GIVEN EXERCISE 1:
Transcribe the Plumbridge passage between "Plumbridge is a" and "Strabane District area.", inclusive.

TEXT PROVIDED:
(begin)
Plumbridge is a small village in County Tyrone, Northern Ireland. It is a crossroads village, standing on the banks of the Glenelly River. In the 2001 Census it had a population of 267 people. It lies within Derry City and Strabane District area.

Most of the village is on the northern bank of the Glenelly River, within the townland of Glencoppagh. However, some of it lies on the southern bank, within the townland of Lisnacreaght.

Religion
The Roman Catholic church is Sacred Heart Church, a Grade B2 listed building, and the Presbyterian church is  Glenelly Presbyterian Church, Plumbridge.  The village's nearest Church of Ireland church is Upper Badoney Parish Church, a few miles up the Glenelly valley.
(end)
EXERCISE MATERIAL:
(begin)
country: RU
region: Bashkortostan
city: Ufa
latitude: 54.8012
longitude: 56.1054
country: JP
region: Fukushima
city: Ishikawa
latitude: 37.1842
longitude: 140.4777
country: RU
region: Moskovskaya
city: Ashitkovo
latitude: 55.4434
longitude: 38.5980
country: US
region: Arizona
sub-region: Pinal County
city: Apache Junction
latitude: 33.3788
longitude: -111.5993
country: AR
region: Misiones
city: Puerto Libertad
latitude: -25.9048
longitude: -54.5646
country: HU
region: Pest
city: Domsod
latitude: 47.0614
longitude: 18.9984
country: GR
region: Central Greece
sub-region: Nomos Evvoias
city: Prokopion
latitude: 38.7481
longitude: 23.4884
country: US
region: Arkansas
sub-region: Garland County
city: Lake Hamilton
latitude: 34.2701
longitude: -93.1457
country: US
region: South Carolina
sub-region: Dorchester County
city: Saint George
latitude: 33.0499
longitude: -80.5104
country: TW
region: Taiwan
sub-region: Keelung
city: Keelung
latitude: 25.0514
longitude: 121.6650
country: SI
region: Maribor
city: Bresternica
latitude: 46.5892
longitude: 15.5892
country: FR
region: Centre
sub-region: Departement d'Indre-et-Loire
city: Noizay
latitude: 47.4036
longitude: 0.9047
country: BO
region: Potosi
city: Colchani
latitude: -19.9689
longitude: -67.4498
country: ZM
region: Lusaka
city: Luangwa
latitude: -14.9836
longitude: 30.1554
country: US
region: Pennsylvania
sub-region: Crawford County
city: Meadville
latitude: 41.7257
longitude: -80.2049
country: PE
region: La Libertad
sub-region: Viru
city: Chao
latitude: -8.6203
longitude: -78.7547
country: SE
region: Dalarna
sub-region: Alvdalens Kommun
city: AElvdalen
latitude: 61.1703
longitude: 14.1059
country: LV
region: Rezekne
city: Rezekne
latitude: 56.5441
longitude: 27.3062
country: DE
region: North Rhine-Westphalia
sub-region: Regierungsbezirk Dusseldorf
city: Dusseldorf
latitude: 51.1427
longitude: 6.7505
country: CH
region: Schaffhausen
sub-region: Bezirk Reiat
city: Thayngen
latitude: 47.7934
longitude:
(end)
GIVEN EXERCISE 2:
Format the lines of the records as a numbered list, from the line holding "longitude: 27.3062" through the final line of the records, inclusive, and leave out any blank lines.

TASK SOLUTION 1:
Plumbridge is a small village in County Tyrone, Northern Ireland. It is a crossroads village, standing on the banks of the Glenelly River. In the 2001 Census it had a population of 267 people. It lies within Derry City and Strabane District area.

TASK SOLUTION 2:
1. longitude: 27.3062
2. country: DE
3. region: North Rhine-Westphalia
4. sub-region: Regierungsbezirk Dusseldorf
5. city: Dusseldorf
6. latitude: 51.1427
7. longitude: 6.7505
8. country: CH
9. region: Schaffhausen
10. sub-region: Bezirk Reiat
11. city: Thayngen
12. latitude: 47.7934
13. longitude:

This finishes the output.